Biden has also penned a number of orders that reverse previous actions from the Trump administration, including repealing the Muslim travel ban, re-entering the United States into the Paris climate agreement and repealing the ban preventing transgender people from enlisting in the military.
“He made a LOT of promises on day one, and it is our duty to hold him and his administration accountable,” said John Ruess, a second year Spanish major at Augsburg and organizer with the Party for Socialism and Liberation in Minneapolis, in a statement to The Echo. “We as socialists and other fighters for working class people are still assessing how to address this new administration as it takes form, but I think it is important for us to understand why Biden made these first major political acts since taking office.”
Reuss also pointed out that some of Biden’s actions, such as his denial of the construction at the Keystone XL pipeline, are not as far-reaching as they could be. “This is still not enough,” he said. “We need the constructions of the Dakota Access and Line 3 pipelines to be halted as well.”
With swift changes in a short amount of time, some see Biden’s early stream of executive orders as being something that could further divide the American public. Andrew Aoki, a political science professor at Augsburg, addresses this, stating “his first few days in office have already offered evidence of the continuing divide, as the Senate struggles to reach agreement on rules and genuine policy disagreements promise to make it hard to act on even urgent matters.”

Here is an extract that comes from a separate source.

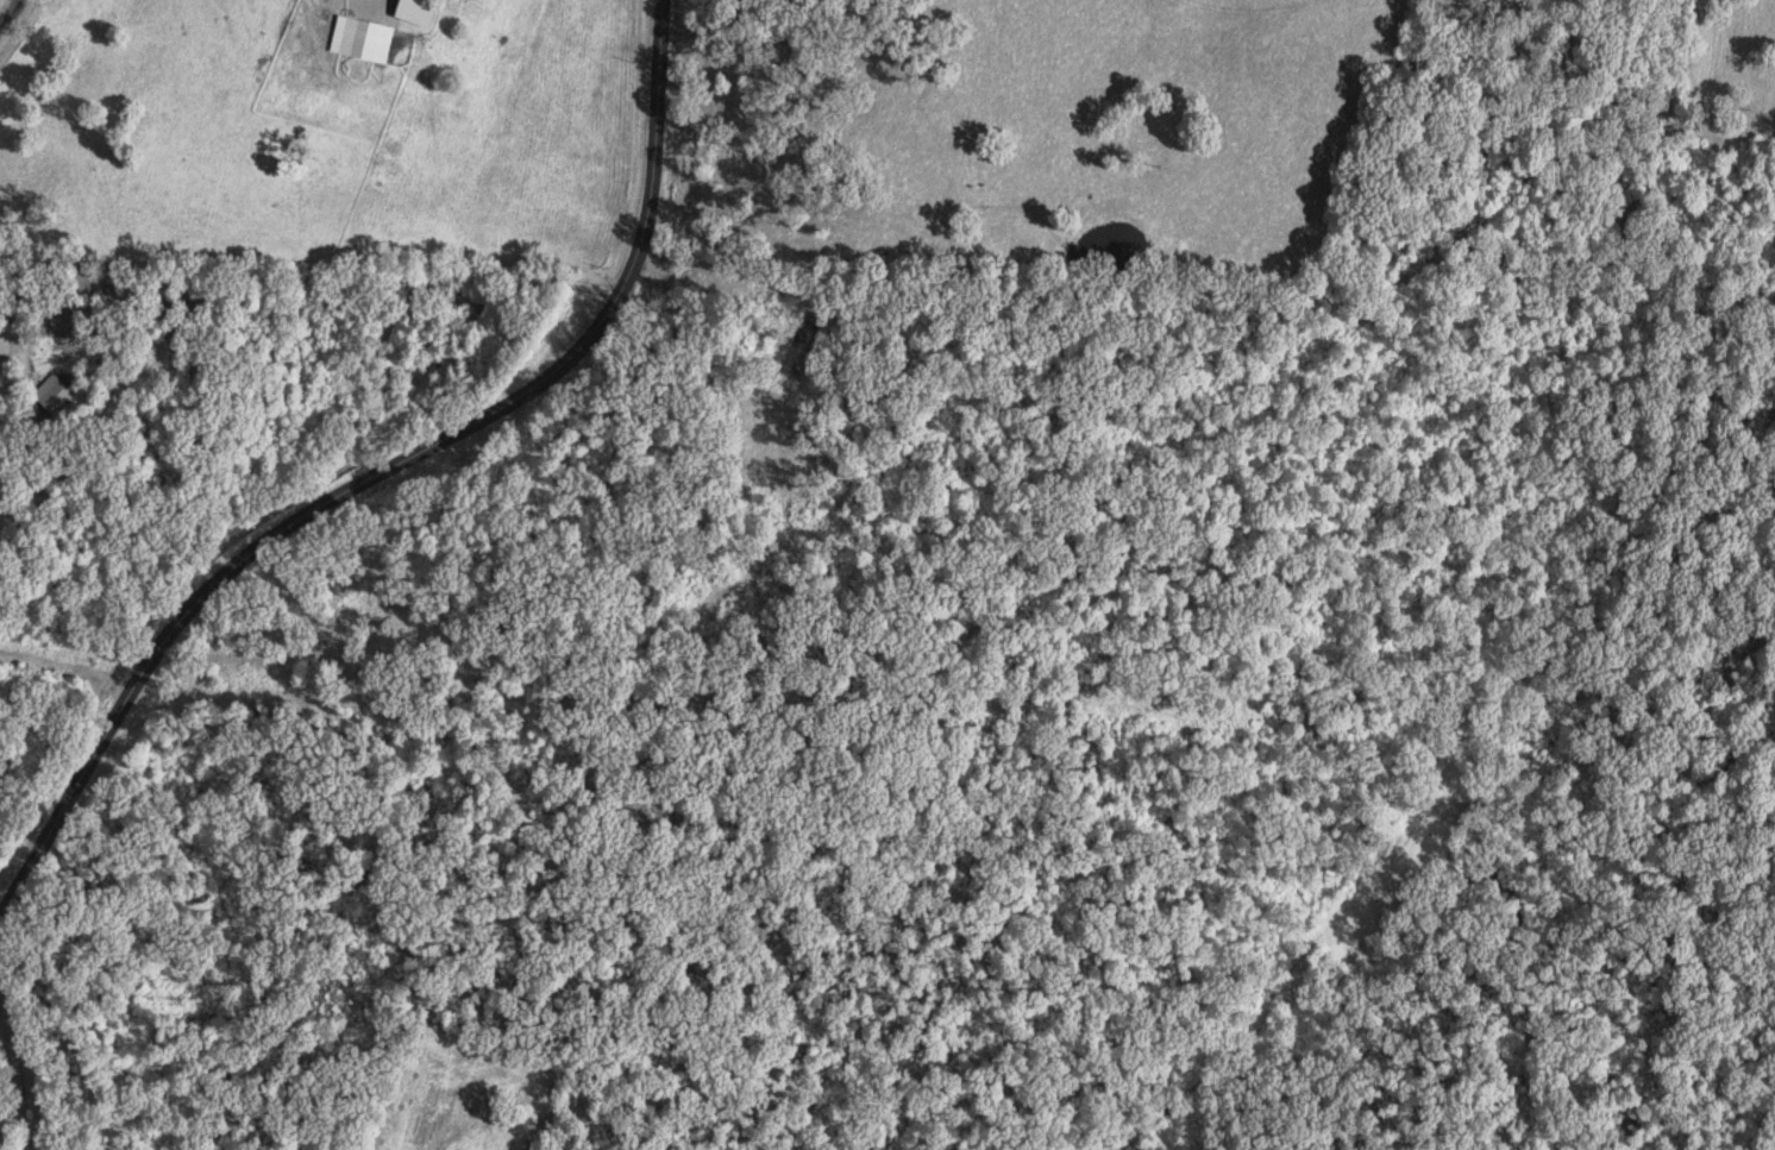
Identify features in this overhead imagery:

Milda Hedblom, professor and co-chair of the political science department at Augsburg, further elaborated on this divide, noting the ways in which former President Trump built his campaign on white supremacy, as well as the ways in which Biden has promised to move past this under his administration.
“The nation of the American nightmare has been here since colonial times, but never before has a US president identified himself with these deniers of the American dream,” she said. “That dream was reaffirmed by both the poet and the president on Inauguration Day. Let’s hope that the nation of the American dream can prevail over the nation of the American nightmare. America stepped back from the brink, but it was a narrow escape. For the Proud Boys storming the capitol was Trump’s Rubicon: he failed to cross it and so betrayed them. It turned out that Washington is not Rome, Trump is not Caesar, and the insurrectionists were not a Roman legion.”